Starseeking · 14/04/2022 21:45

@LemonSqueezy0

🤣Love the suggestion that the OP takes a day off, cancels her DCs trip with their grandparents, and deprives them all of a lovely day out, all to sort out DH's childcare issue. Good one.

DH needs to sort this. It doesn't work asking your parents to take them as it sounds like they would have offered if they wanted to, plus how can it be a one off? It would either be "ohhh they had such a lovely time last time, why not do it again" or it is a one off and Step Child wonders what they did wrong, to be invited in, then 'excluded' (talking about their perception, I don't believe the OPs parents owe them anything tbh)

DH needs to learn that this is the reality of juggling childcare, and either manage his diary with more dedication or not say yes to extra time if he doesn't have a plan a and b in place.

I agree with all of this.

Don't risk potentially sabotaging your own support system (your DPs may worry about being seen as additional emergency childcare for SDC in future), for an issue your DH has created.

Your DH needs to come up with a solution, even if it means taking a day off work unpaid, as a last resort (if his employer won't authorise annual leave).

LadyCluck · 15/04/2022 19:25

YANBU - this is for him to resolve with the ex.

Also speaking from experience, if your parents step in and help this once it’ll be expected again…. and again…. and again.

Magda72 · 15/04/2022 19:32

This is between dh & his ex op.

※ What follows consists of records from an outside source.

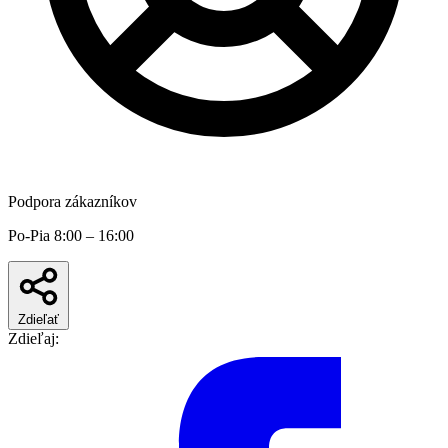
Podpora zákazníkov
Po-Pia 8:00 – 16:00
Zdieľať
Zdieľaj: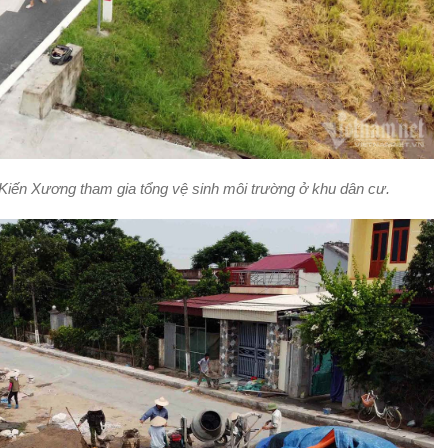
 Kiến Xương tham gia tổng vệ sinh môi trường ở khu dân cư.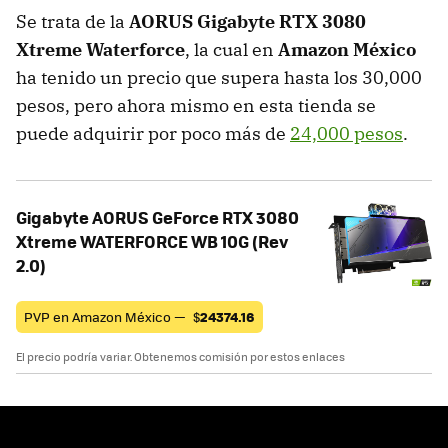
Se trata de la
AORUS Gigabyte RTX 3080
Xtreme Waterforce
, la cual en
Amazon México
ha tenido un precio que supera hasta los 30,000
pesos, pero ahora mismo en esta tienda se
puede adquirir por poco más de
24,000 pesos
.
Gigabyte AORUS GeForce RTX 3080
Xtreme WATERFORCE WB 10G (Rev
2.0)
PVP en Amazon México —
$
24374.16
El precio podría variar. Obtenemos comisión por estos enlaces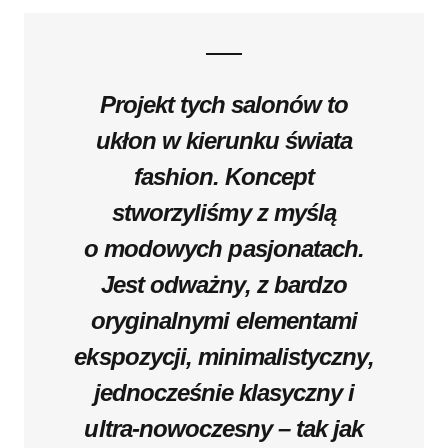
Projekt tych salonów to
ukłon w kierunku świata
fashion. Koncept
stworzyliśmy z myślą
o modowych pasjonatach.
Jest odważny, z bardzo
oryginalnymi elementami
ekspozycji, minimalistyczny,
jednocześnie klasyczny i
ultra-nowoczesny – tak jak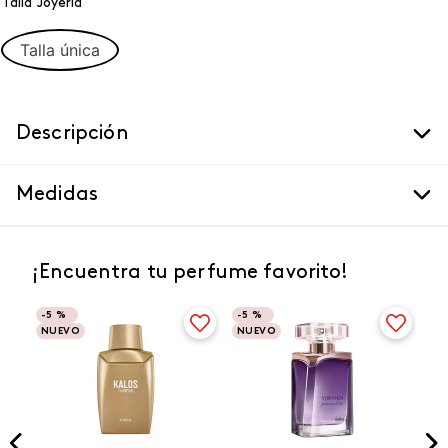
Talla Joyeria
Talla única
Descripción
Medidas
¡Encuentra tu perfume favorito!
-
5 %
-
5 %
NUEVO
NUEVO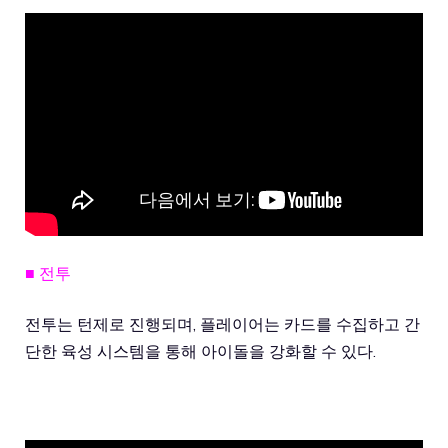
■ 전투
전투는 턴제로 진행되며, 플레이어는 카드를 수집하고 간
단한 육성 시스템을 통해 아이돌을 강화할 수 있다.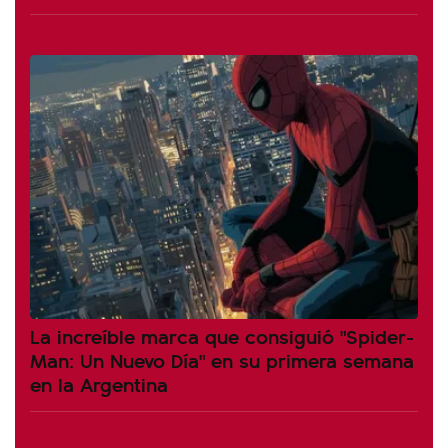
La increíble marca que consiguió "Spider-
Man: Un Nuevo Día" en su primera semana
en la Argentina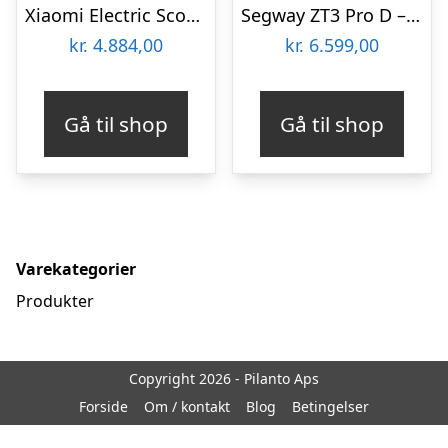
Xiaomi Electric Scooter 4 Pro (2nd Gen) NE 20km/h
Segway ZT3 Pro D – El-Løbehjul – 20 km/t
kr.
4.884,00
kr.
6.599,00
Gå til shop
Gå til shop
Varekategorier
Produkter
Copyright 2026 - Pilanto Aps
Forside
Om / kontakt
Blog
Betingelser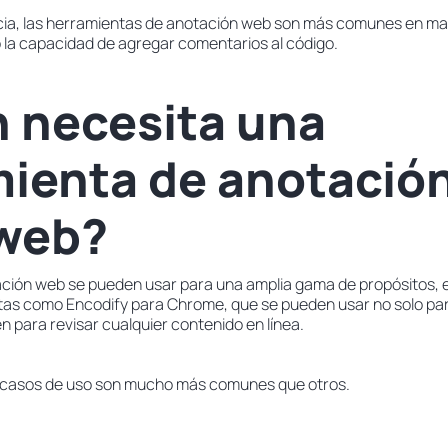
cia, las herramientas de anotación web son más comunes en ma
 la capacidad de agregar comentarios al código.
 necesita una
ienta de anotació
 web?
ación web se pueden usar para una amplia gama de propósitos,
tas como Encodify para Chrome, que se pueden usar no solo par
én para revisar cualquier contenido en línea.
 casos de uso son mucho más comunes que otros.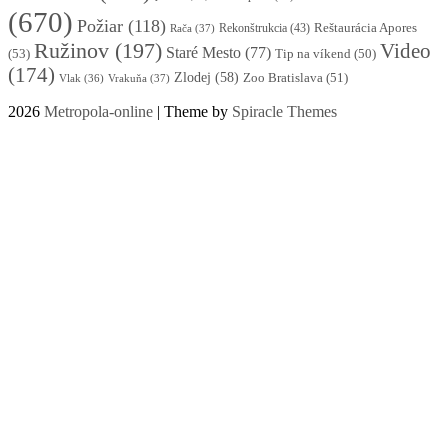
(670)
Požiar
(118)
Reštaurácia Apores
Rekonštrukcia
(43)
Rača
(37)
Ružinov
(197)
Video
Staré Mesto
(77)
(53)
Tip na víkend
(50)
(174)
Zlodej
(58)
Zoo Bratislava
(51)
Vlak
(36)
Vrakuňa
(37)
2026
Metropola-online
| Theme by
Spiracle Themes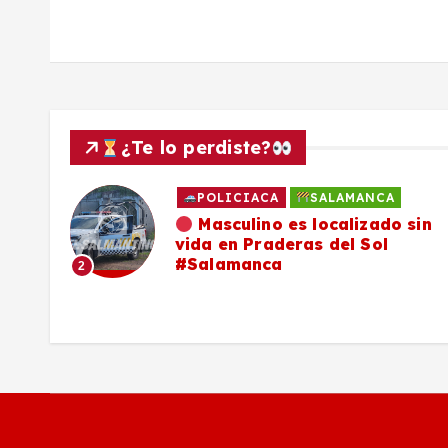
d
a
s
¿Te lo perdiste?
POLICIACA
SALAMANCA
ado
Masculino es localizado sin
vida en Praderas del Sol
os,
#Salamanca
2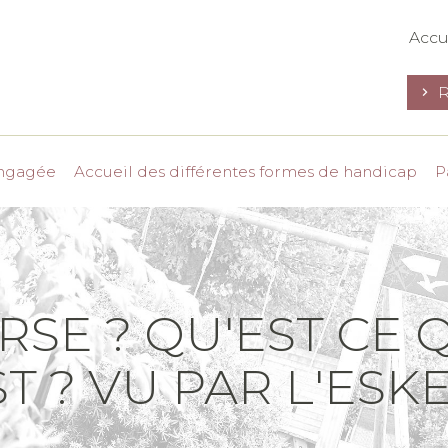
Accu
R
engagée
Accueil des différentes formes de handicap
P
 RSE ? QU'EST CE 
ST ? VU PAR L'ES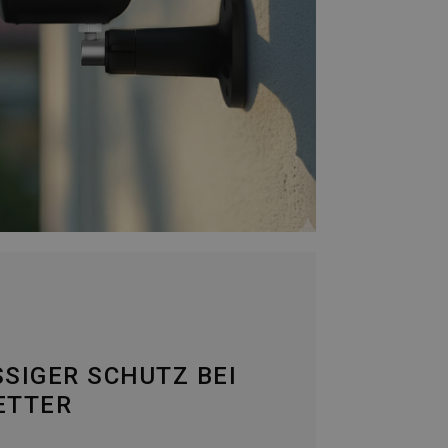
SIGER SCHUTZ BEI
ETTER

It has nothing to do with your dp's & in NO way should they be dragged in to this. I thinks it's astonishingly cheeky of him give they are retirees & it's his mess.

LemonDrizzles · 16/04/2022 08:47

Is it too late to book a holiday camp?

Bellyups · 16/04/2022 08:51

Nope, wouldn’t be asking parents to help out with SC as well as DC. This is for your DH to sort

PullTheOther1ne · 16/04/2022 09:23

Thank you! I've not asked them. I think he's trying to arrange something with one of their friends or exes parents might be helping.